Orhan Kemal de şiirle girmiş yazın dünyasına… Bu bir tesadüf mü?

Yazarların ortak yol alışı şiir sanırım. Yazar diyorum ama kendimi daha çok araştırma ve keşif yapan biri olarak görüyorum. "Unutma"dan söz etsek bile Orhan Kemal bu süreçte benim için vazgeçilmez bir kaynak oldu ve olmaya devam ediyor. Müzesiyle birlikte eserlerini keşfetmek için yola çıktığımda yaptığım çalışmaların on dört kitaba evrileceğini hayal etsem şaka diye düşünürdüm. Onun üç eserinden uyarladığım tiyatro oyunlarım da mevcut. Diğer kitaplarım da şiir kitabım kadar önemli. Bu kitapların oluşması için yola koyulmasaydım, inan ne şiir kitabı ne de Orhan Kemal’in yazdığı pek çok yazı gün ışığına çıkmazdı. Bu diğer on iki kitap şiir ve oyun kitabım kadar kıymetli. Çünkü ilk kez yıllar sonra bunlar okurla buluştu, babamdan yeni bir ses olarak okuyanları şaşırttı. Düşüncelerini hayatın akışı içinde toplumcu gerçekçi bakışla halka yansıttı. Bu tozlu raflarda kalanlar, mücadelesinin sessiz tanıklarıydı, artık kitap olarak okuyanlar bu sesleri daha güçlü duymaya, onun mücadelesine tanıklık etmeye başladılar. Yolculuğum bu tecrübelerin ışığı altında yıllar içinde yazdığım dizelerdi. Sonunda şiir kitabımın ismini "Unutma" koydum. Sen ve tüm okurlar unutmasın istedim. Benim şiirlerim beyaz kağıdı neşelendiren, umutlandıran, özgür ve seven seslerle dolu.

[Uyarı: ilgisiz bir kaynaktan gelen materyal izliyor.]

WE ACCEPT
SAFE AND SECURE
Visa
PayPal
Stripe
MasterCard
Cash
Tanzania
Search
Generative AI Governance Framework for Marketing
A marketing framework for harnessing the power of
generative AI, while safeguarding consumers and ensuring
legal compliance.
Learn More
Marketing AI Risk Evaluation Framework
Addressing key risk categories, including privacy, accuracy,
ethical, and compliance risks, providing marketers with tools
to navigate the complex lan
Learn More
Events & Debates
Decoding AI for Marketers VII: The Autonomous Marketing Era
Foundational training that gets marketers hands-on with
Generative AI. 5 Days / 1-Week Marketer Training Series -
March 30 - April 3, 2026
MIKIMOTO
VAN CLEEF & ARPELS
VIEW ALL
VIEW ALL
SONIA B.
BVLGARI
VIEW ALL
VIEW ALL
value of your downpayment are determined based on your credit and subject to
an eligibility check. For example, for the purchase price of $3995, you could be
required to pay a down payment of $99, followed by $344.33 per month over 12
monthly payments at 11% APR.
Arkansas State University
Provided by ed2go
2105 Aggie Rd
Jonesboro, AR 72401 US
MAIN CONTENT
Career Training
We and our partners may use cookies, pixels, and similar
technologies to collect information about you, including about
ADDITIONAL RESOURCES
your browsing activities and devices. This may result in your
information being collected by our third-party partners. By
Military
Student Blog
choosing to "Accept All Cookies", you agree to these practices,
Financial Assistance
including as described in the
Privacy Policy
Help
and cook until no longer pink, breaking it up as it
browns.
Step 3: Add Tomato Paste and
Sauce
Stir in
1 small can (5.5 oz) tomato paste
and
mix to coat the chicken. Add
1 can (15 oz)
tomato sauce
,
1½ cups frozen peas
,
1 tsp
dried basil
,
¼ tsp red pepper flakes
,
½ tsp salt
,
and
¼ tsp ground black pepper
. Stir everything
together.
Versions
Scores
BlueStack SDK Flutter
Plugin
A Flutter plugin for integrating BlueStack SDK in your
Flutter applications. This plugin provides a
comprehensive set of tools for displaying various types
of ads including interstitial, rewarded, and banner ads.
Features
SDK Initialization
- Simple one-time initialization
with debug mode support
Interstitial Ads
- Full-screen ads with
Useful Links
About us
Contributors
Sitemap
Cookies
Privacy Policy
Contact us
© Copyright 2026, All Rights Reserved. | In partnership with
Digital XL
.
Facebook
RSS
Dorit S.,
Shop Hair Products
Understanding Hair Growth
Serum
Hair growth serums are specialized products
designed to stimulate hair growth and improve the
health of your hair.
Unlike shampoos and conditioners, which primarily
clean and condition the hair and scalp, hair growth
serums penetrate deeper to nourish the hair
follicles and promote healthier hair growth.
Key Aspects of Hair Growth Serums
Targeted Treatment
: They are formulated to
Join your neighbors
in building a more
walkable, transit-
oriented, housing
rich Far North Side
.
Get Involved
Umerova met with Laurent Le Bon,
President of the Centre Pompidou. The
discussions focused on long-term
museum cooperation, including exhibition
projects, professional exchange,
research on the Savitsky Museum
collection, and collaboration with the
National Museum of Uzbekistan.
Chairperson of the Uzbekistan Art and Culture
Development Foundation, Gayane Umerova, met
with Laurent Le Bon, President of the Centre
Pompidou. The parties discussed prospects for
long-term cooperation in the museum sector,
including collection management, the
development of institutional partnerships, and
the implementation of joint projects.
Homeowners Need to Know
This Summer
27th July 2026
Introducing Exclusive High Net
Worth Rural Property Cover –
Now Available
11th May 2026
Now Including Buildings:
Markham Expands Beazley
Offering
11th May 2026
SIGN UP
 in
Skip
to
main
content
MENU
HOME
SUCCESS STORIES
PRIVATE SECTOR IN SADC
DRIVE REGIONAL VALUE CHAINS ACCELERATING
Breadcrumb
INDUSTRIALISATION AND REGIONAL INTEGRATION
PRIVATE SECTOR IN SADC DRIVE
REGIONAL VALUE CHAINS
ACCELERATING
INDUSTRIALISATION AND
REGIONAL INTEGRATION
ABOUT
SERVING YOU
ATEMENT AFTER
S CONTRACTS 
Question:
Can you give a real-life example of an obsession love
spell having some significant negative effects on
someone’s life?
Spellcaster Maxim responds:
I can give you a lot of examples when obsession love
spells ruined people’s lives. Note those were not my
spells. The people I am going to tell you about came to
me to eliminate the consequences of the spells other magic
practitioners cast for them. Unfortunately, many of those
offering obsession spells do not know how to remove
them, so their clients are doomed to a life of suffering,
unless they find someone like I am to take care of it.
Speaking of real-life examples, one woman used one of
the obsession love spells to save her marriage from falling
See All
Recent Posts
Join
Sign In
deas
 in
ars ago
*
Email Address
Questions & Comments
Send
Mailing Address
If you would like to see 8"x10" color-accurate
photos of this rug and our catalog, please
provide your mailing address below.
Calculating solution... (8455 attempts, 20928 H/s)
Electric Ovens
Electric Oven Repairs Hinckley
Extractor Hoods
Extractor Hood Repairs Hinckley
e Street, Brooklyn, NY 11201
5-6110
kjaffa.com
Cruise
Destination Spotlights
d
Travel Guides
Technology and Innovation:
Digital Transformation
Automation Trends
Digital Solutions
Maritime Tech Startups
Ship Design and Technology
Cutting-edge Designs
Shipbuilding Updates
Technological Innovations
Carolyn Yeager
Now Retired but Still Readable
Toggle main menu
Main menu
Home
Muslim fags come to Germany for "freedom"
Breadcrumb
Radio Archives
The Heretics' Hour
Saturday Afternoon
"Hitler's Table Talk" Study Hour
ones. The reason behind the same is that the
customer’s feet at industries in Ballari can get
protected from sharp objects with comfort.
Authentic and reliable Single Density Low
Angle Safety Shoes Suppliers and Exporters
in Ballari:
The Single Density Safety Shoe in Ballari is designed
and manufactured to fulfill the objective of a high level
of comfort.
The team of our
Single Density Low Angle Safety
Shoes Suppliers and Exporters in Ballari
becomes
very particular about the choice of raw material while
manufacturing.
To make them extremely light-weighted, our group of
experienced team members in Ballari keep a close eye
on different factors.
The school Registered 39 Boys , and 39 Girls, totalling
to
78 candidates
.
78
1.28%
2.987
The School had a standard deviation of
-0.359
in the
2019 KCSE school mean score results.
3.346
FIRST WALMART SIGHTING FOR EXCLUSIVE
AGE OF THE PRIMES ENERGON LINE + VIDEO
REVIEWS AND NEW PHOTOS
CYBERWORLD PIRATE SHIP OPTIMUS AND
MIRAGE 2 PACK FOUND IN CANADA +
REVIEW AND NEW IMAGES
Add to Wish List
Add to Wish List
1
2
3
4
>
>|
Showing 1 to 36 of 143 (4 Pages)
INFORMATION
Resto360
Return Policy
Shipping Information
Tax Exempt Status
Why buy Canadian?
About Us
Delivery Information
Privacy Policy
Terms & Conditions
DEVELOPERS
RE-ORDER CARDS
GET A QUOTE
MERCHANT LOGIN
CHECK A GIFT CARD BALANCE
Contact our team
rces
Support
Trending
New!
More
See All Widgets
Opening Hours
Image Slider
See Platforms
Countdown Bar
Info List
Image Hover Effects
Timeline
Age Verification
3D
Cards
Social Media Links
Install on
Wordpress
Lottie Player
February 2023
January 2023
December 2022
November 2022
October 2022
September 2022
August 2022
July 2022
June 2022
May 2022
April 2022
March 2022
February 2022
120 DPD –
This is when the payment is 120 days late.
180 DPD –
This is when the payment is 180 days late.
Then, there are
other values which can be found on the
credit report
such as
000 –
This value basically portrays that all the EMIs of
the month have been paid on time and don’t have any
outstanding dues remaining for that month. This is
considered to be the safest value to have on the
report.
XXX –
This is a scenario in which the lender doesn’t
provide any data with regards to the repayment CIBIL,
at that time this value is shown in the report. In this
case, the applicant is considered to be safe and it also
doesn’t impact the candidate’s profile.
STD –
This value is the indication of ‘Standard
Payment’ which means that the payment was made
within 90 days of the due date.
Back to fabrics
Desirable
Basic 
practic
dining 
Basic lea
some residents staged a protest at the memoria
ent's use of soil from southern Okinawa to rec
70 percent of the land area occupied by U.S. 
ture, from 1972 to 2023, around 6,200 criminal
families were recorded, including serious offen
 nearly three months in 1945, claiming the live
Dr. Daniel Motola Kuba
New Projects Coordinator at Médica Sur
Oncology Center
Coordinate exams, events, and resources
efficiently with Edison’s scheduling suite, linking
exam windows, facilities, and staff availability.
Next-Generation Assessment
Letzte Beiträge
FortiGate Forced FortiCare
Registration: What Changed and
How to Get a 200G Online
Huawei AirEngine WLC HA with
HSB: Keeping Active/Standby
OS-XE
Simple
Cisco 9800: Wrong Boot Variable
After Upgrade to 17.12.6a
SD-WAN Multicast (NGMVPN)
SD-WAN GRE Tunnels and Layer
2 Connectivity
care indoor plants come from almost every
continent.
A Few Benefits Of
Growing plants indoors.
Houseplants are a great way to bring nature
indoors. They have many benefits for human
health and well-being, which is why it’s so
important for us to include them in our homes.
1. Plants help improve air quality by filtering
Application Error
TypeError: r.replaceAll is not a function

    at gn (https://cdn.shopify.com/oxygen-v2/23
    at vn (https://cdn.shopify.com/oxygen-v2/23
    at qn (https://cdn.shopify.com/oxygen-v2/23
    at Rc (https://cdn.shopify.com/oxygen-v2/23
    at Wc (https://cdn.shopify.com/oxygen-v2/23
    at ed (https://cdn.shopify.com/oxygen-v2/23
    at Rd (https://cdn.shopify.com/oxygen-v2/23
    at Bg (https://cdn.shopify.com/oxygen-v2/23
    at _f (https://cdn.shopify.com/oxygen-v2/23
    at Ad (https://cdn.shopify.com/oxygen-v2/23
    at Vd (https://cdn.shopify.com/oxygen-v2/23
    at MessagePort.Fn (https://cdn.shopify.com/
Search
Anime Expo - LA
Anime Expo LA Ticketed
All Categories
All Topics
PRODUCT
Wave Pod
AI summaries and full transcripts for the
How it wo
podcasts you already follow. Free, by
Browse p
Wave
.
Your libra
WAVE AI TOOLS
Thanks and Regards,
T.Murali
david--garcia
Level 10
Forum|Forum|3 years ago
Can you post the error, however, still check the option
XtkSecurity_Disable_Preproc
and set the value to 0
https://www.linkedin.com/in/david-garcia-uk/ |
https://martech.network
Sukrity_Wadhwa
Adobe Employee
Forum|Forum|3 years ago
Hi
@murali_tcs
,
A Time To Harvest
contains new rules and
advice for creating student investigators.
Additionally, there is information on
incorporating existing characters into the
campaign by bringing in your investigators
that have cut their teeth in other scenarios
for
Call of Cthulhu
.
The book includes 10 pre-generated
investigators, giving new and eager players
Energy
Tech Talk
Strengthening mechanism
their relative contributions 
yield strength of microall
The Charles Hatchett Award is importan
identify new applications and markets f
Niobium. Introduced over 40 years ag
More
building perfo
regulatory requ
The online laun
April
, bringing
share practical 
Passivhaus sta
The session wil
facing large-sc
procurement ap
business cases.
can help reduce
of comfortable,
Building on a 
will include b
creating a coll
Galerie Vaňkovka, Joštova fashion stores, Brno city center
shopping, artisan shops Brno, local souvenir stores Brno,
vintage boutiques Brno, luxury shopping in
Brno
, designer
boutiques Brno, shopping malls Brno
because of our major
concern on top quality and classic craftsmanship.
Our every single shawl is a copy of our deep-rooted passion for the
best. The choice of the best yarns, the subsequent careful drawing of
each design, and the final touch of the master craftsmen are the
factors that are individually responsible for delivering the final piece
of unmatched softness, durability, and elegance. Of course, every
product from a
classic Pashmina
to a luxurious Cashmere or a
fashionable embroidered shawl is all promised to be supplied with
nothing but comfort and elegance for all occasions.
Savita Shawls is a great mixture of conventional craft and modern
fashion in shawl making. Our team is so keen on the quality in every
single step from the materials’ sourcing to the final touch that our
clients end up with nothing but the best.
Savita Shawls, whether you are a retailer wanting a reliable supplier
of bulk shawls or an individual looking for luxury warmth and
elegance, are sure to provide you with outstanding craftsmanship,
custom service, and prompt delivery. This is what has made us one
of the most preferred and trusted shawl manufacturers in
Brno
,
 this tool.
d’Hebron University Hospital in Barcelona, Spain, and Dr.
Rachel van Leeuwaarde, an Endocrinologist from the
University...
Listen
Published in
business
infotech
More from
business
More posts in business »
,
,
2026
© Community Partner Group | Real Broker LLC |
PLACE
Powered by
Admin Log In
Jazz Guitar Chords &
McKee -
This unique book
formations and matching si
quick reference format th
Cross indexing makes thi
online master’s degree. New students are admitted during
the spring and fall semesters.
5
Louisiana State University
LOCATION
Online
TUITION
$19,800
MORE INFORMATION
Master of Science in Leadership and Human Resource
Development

“Unutma”daki şiirlerinle neye dikkat çekmek istedin?

Şiirlerimde umut da var, özgürlük de. Sevginin gücüne inanıyorum. Hasret ve kavuşamamak bu duygular insanım diyen herkeste mevcut. Bir de özgürlük. Özgürlük dedim, Özgürlük ismini taşıyan şiirim geldi aklıma, “Yüzyıllardır söylenen,/ Bir şarkıdır özgürlük./ Dudaklarına ne güzel,/ Yakışıyor bu sözcük.../ Bir gün bu topraklara,/ Gelecek beklenen özgürlük...

Gerçeğe ulaşmak önemli. Dostluğumuz baki. Babanın Orhan Kemal olması şiir kitabının yayınlanmasını etkilemiş midir? “Âşık Işık der ki, / Lan Âşık, şiir senin neyine? / Yürü git, bak kendi işine…” dediğini de hatırlatayım bir şiirinde…

Yazarlar vardır burnundan kıl aldırmaz. Bir de ben varım kendimle bile dalga geçen şiirler yazan. Orhan Kemal’e bir atıfta bulunayım. Avare Yıllar’da üstat şunu yazar, “Çok kimse kendindeki kusurun farkındadır, fakat açığa vurmaktan çekinir. Kendindeki kusurları görebilmek bir özelliktir, bu kusurları söyleyebilmek ikinci özellik, hele kendisiyle alay edebilmek bir zekâdır.” Bu kadar kitap hazırlayan bir insanın bir kitabını daha basmaktan mutluluk duyduklarını ifade ederek yayınladılar. Şiir kitabım şu an dördüncü baskıda.

Belli kalıplara, tanımlara dâhil etmiyorsunuz şiirlerinizi… Daha çok da kişisel dertlenmeler, sevinçler, üzüntüler, hüzünler dikkat çekiyor… Çokça da sevda şiirleri… Taşlama, hiciv de eksik değil. Umut da… Yalnızca kendiniz için yazılmış gibi…

Herkes için yazdım. “Bunları kimin için yazdınız?” diye soranlara “Sen şiirin müziğini duyuyorsan, etkileniyorsan mutlaka sana yazmışımdır” diyorum. Bu soruyu Orhan Veli’ye de sormuşlar o da, “Bunları edebiyat tarihçileri bulsun!” demiş. Ben de Orhan Veli’nin yolundan giderek aynısını söylüyorum. Ama "Unutma" şiirimi kime yazdığımı çok iyi biliyorum. Bu şiirim Silivri’den Taksim’e gelirken yolda aklıma geldi. Yıl 1999, kızım 8 yaşındaydı. Ona yazdım. Bütün çocuklara yazılmış bir şiir. Anneler, babalar, öğretmenler, doğa her şey bu şiirde var ve çocuğuma bunların hepsini unutmamasını söylüyorum.